In June, Amnesty International and Human Rights Watch accused the Taliban of perpetrating acts of torture in the province and of arbitrarily detaining civilians for belonging to the National Resistance Front.

Amnesty said at the time that "these serious violations of human rights create a climate of fear and mistrust in the region."

"In the past, we used to feel happy when we came here, our husbands could come freely," says Nabila, who came from Kabul with her four sisters to attend their mother's funeral near the city of Pazarak.

She adds, without revealing her surname: “Now we are afraid and we are afraid that the (Taliban) fighters will arrest them.

Most of our husbands couldn't attend the funeral, we told them we couldn't trust (the Taliban)."

When the Taliban arrived in September in the area where more than 170,000 people lived before August 2021, many residents fled.

According to a spokesman for the governor of Panjshir province, "less than 2,000 families may have left Panjshir, but most of them have returned."

In addition, Abdul Hamid Khorasani, commander of the Badri Battalion 313, which is a member of the Taliban's special forces, considered what the National Resistance Front is doing as "propaganda."

"There is no security threat, anywhere there are some people in the mountains and we are chasing them," Khorasani says.

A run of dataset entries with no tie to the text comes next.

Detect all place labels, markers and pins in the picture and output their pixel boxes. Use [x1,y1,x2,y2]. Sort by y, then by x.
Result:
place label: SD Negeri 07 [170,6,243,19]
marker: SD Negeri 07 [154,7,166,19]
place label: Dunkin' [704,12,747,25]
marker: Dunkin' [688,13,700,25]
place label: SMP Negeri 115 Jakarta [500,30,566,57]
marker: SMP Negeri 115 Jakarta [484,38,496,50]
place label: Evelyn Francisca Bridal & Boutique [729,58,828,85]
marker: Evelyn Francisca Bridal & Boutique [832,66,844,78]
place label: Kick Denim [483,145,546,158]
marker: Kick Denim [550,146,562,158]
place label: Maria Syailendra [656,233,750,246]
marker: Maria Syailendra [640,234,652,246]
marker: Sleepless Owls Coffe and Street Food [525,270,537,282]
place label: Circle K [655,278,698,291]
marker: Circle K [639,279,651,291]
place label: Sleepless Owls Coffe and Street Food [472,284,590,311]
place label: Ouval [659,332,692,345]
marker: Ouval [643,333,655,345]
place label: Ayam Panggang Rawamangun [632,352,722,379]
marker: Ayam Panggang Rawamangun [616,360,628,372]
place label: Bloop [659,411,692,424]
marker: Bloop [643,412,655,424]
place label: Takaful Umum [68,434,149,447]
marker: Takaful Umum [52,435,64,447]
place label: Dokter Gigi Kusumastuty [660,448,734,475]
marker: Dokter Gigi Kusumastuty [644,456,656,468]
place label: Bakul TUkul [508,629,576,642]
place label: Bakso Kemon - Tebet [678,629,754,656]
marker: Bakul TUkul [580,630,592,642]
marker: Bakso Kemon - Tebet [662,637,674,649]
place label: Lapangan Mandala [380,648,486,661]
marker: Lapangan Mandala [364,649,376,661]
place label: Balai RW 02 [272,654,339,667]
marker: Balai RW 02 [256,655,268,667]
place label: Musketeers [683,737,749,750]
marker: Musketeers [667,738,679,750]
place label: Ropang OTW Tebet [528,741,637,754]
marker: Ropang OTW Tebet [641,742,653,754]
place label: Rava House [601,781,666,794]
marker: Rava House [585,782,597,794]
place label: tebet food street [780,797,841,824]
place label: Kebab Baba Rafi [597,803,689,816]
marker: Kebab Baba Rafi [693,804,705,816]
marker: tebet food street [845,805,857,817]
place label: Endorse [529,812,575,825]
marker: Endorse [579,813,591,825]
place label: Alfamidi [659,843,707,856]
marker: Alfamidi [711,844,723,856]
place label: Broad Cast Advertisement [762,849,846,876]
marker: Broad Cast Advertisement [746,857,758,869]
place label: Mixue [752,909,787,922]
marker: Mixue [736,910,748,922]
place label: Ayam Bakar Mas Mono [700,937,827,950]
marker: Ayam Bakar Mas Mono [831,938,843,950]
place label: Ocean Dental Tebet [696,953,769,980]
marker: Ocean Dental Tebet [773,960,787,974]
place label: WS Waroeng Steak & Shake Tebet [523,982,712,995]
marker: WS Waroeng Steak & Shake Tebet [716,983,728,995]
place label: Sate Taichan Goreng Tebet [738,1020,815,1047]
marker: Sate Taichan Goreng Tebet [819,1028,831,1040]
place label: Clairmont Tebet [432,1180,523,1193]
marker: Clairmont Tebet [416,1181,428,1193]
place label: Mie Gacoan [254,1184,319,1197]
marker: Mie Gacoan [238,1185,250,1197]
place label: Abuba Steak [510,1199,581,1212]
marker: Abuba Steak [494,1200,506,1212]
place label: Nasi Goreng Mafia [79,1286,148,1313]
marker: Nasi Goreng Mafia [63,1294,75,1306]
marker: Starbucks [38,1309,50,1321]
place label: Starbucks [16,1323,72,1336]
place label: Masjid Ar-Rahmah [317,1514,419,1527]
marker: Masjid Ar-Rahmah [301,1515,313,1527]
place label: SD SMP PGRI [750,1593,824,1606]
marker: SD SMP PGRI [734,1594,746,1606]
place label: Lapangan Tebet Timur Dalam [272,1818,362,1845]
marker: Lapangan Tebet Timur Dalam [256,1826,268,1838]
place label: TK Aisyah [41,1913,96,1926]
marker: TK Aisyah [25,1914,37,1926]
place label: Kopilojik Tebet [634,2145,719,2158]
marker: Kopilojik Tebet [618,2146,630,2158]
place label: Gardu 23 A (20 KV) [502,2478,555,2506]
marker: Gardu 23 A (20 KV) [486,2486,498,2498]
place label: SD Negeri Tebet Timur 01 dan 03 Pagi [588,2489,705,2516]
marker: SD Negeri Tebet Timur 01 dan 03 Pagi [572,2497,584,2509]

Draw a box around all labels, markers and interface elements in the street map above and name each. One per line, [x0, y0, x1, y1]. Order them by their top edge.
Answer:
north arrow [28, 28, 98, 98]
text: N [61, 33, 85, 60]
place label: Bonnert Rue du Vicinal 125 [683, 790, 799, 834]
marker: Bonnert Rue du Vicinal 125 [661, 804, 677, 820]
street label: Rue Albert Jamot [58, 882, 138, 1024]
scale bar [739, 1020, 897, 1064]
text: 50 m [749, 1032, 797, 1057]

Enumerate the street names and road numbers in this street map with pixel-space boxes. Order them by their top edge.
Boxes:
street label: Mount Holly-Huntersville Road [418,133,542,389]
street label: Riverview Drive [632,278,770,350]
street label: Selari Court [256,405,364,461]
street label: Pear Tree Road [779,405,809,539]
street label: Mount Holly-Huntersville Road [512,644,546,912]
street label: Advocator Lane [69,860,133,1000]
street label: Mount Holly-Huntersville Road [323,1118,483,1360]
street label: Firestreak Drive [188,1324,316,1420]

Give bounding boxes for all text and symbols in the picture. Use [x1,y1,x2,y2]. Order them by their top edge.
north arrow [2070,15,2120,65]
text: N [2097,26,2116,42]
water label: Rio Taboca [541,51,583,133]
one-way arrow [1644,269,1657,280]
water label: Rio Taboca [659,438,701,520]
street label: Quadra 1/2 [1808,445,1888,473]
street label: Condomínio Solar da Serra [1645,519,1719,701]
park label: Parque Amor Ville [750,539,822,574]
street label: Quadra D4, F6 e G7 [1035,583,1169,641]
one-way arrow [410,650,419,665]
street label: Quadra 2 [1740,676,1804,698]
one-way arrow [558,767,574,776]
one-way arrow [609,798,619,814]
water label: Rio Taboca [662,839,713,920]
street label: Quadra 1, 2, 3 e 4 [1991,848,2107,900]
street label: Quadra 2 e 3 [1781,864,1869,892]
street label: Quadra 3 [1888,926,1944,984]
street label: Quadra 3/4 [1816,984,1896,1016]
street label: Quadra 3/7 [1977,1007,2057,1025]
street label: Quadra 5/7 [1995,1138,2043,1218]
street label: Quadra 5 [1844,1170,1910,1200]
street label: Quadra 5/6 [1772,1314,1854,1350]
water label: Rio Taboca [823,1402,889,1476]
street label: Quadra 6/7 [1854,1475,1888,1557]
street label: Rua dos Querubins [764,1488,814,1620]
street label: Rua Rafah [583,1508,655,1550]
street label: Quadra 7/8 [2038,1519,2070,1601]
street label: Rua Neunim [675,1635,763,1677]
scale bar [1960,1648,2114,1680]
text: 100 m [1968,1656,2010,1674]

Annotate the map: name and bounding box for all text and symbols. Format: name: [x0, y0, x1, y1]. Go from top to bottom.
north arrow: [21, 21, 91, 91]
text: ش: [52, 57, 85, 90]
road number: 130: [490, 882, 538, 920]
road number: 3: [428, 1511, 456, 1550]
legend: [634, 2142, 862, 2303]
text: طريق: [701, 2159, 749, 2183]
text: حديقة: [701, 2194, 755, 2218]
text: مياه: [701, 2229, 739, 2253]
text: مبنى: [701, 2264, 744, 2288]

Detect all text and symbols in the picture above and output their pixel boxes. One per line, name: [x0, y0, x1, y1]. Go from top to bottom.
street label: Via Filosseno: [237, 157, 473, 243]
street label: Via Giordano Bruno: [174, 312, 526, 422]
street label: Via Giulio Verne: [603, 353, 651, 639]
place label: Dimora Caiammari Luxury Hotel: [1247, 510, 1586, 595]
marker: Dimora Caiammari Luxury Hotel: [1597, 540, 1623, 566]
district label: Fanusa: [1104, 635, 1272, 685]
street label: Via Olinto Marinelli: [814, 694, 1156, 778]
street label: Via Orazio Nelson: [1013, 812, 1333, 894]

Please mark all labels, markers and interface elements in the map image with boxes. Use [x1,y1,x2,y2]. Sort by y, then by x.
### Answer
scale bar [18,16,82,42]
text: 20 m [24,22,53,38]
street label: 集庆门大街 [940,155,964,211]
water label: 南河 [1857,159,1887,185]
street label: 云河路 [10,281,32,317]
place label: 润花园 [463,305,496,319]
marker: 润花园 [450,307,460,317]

For his part, Ali Maysam Nazari, the official in charge of international relations in the National Resistance Front, says: "If we are a few fighters and we are pushed into the mountains, why do they send thousands of fighters?"

He asserts that the National Resistance Front has "a permanent base in every side valley in Panjshir, that is, more than 20 bases" and in other provinces in the north-east of the country.

The front says it has about 3,000 members across the country, but that number is impossible to verify.

Michael Cagelman, director of the Asia Studies Program at the American Wilson Center, considers that the National Resistance Front "has the will to fight, but it has no ability to do so," stressing that a "large segment" of the front's leaders and fighters are located abroad, especially in neighboring Tajikistan.

He says, "In order for the National Resistance Front to be a truly effective group, it must get more external military and financial support."

• The resistance fighters are concentrated in the mountains, while about 6000 Taliban fighters are deployed in the valley.


• Amnesty International and Human Rights Watch accused the "Taliban" of committing acts of torture in the region and of arbitrarily detaining civilians on charges of belonging to the National Resistance Front.